About Art & Money

The Lotus Eye@Heather Cai

The Lotus Eye – Born in dirt but not dirty, grows up with ripples of water but straightens up gracefully. (出淤泥而不染,濯清涟而不妖)

By Picasso, currently sold out for $179m. (Source:Google)

Women of Algiers by Picasso, currently sold for $179m to set new world auction record. (Source:Google)

If an art can be measured by money, would you still call it art? Does art have to do with money?

My Chinese name is Lotus in Peace. I drew The Lotus Eye once I heard the news of Picasso’s Women of Algiers sold for an amount of money almost as big as the sky. I can’t remember how much exactly but I shall never forget the fact. It just disgusts me.

According to Wikipedia-The Arts, “In its most basic abstract definition, art is a documented expression of a sentient being through or on an accessible medium so that anyone can view, hear or experience it.” Obviously, the definition of the Arts doesn’t mention anything to do with money. So should I say, art is there for people to view, hear, appreciate, experience or make the world a better place, but not for sale?

$179m, so what? How exactly does the $179m do good to the people, to the world? Personally,as a matter of fact, whether you admit it or not, it just makes the arts cheaper and cheaper. For the sake of art, I dare ask, what will they do with the money and what will they do with the painting?

Nowadays, nothing is not that cheap. Hearing the voices of majority people on earth, everything is not cheap but expensive. You’ve earned more, but you would spend far more. Your basic salary improves little by little, but even the price of a proper Chinese soup goes higher and faster than you might imagine. There is nothing absolute. You can afford something like Picasso’s Women of Algiers, give it a superb price, break some record, so what? The painting is still a painting. How many people can really view, hear, appreciate and experience the art of the painting itself that way?

Why everything is so cheap?

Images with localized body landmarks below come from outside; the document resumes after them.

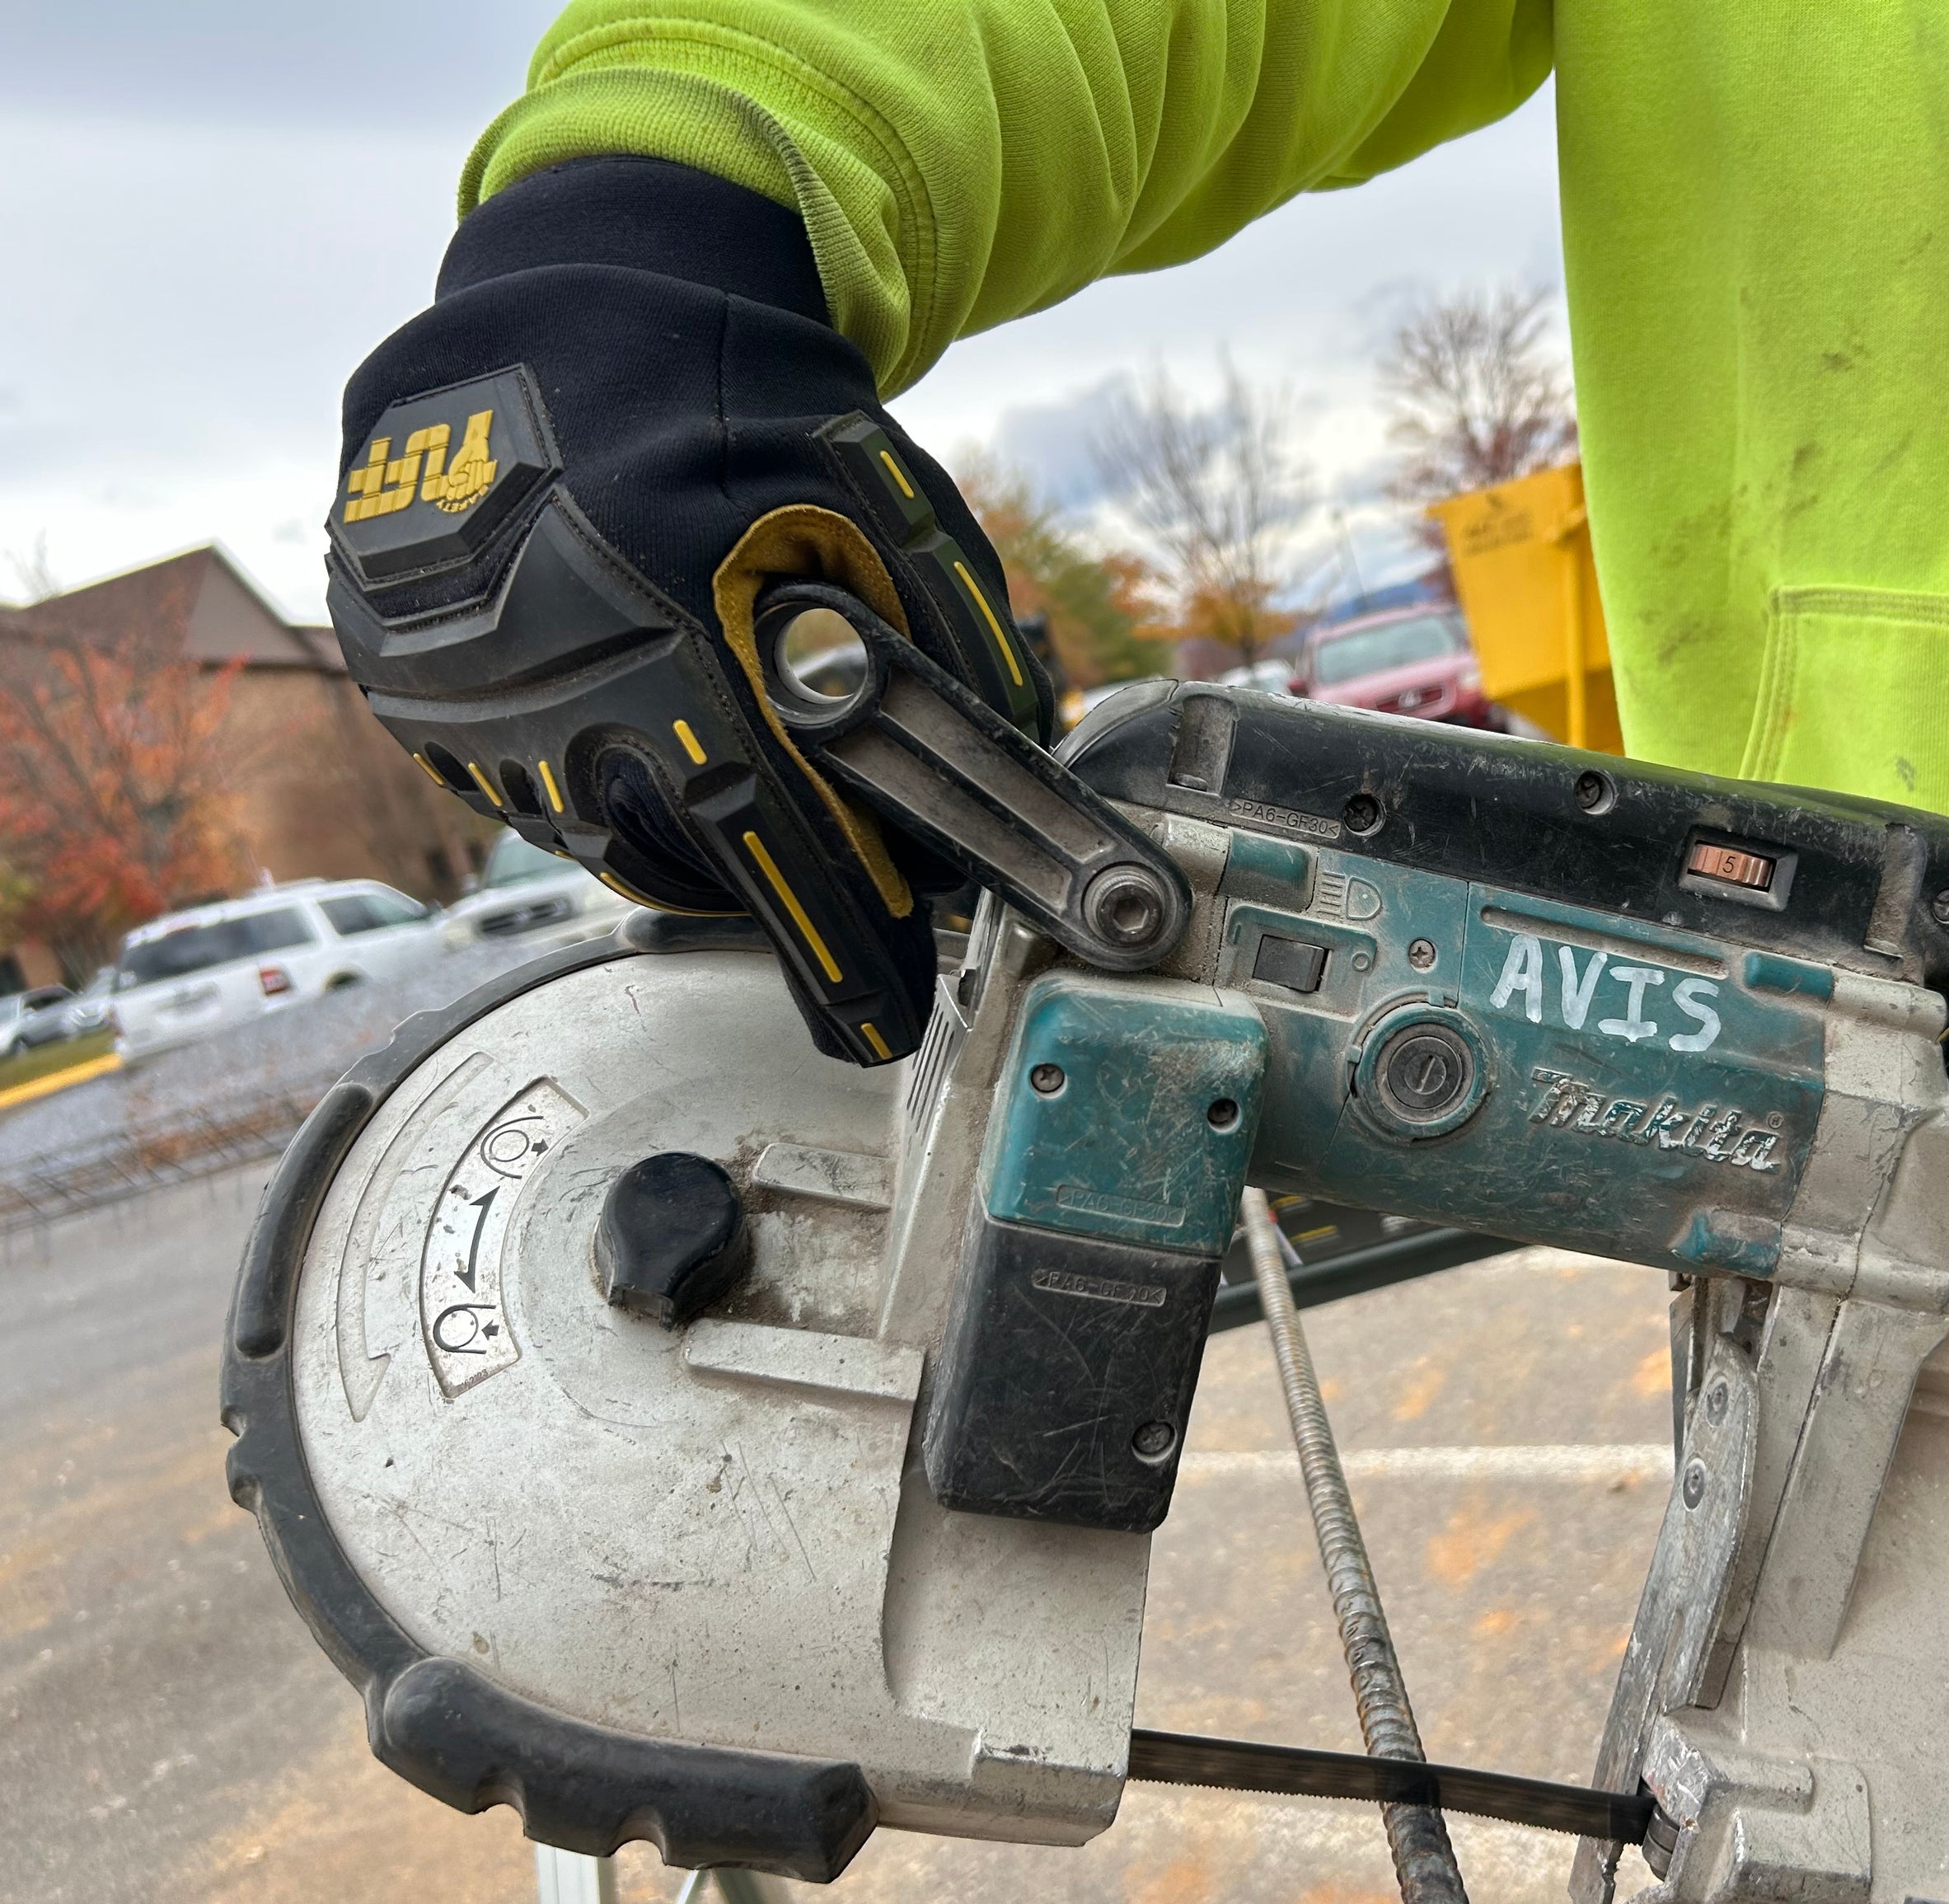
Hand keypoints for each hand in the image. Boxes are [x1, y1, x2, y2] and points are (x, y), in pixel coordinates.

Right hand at [326, 157, 1049, 1064]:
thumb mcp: (881, 512)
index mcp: (678, 621)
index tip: (884, 1017)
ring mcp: (469, 694)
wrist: (565, 310)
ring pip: (620, 844)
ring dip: (705, 840)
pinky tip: (656, 726)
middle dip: (787, 879)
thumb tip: (995, 801)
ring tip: (747, 762)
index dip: (841, 943)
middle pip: (702, 859)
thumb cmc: (747, 406)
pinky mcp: (421, 698)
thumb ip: (942, 659)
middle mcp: (555, 673)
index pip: (779, 839)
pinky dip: (621, 793)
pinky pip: (547, 799)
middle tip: (847, 874)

Nothing is really priceless. Everything has a good price. If anything has got a price to sell or buy, is it still so precious or priceless? Is it?

Anything you can buy with money is not priceless or rather not precious. Before, a medal could be priceless or precious, but now you can buy one cheaply; a life could be precious or priceless, but now you too can buy one secretly; a love could be priceless or precious, but too you now can buy one on the street or through the internet; a piece of art could be very precious and priceless, but now it seems not. It only weighs for the weight of money and values for the meaning of money. It is swinging between the edge of pure art and the commercially corrupt. And it’s people who make it so…

I believe pursuing art should be the final lifestyle. Only creating our world with a pure heart can make us against any forms of lowness, live for the meaning of life and the sense of human dignity.

I doubt any real artists want their art to concern money. After all, they don’t create any art for money, but for the sake of art itself. Otherwise, they are no different from those art dealers.

I believe Van Gogh already suffered the pain long before he cut his ear and suffered more before he shot himself. His Sunflowers can tell how much he wanted the pure life. I also believe Pablo Picasso wouldn’t mind how much his paintings were being sold for today if he were still alive. He already grinned at us even after his death.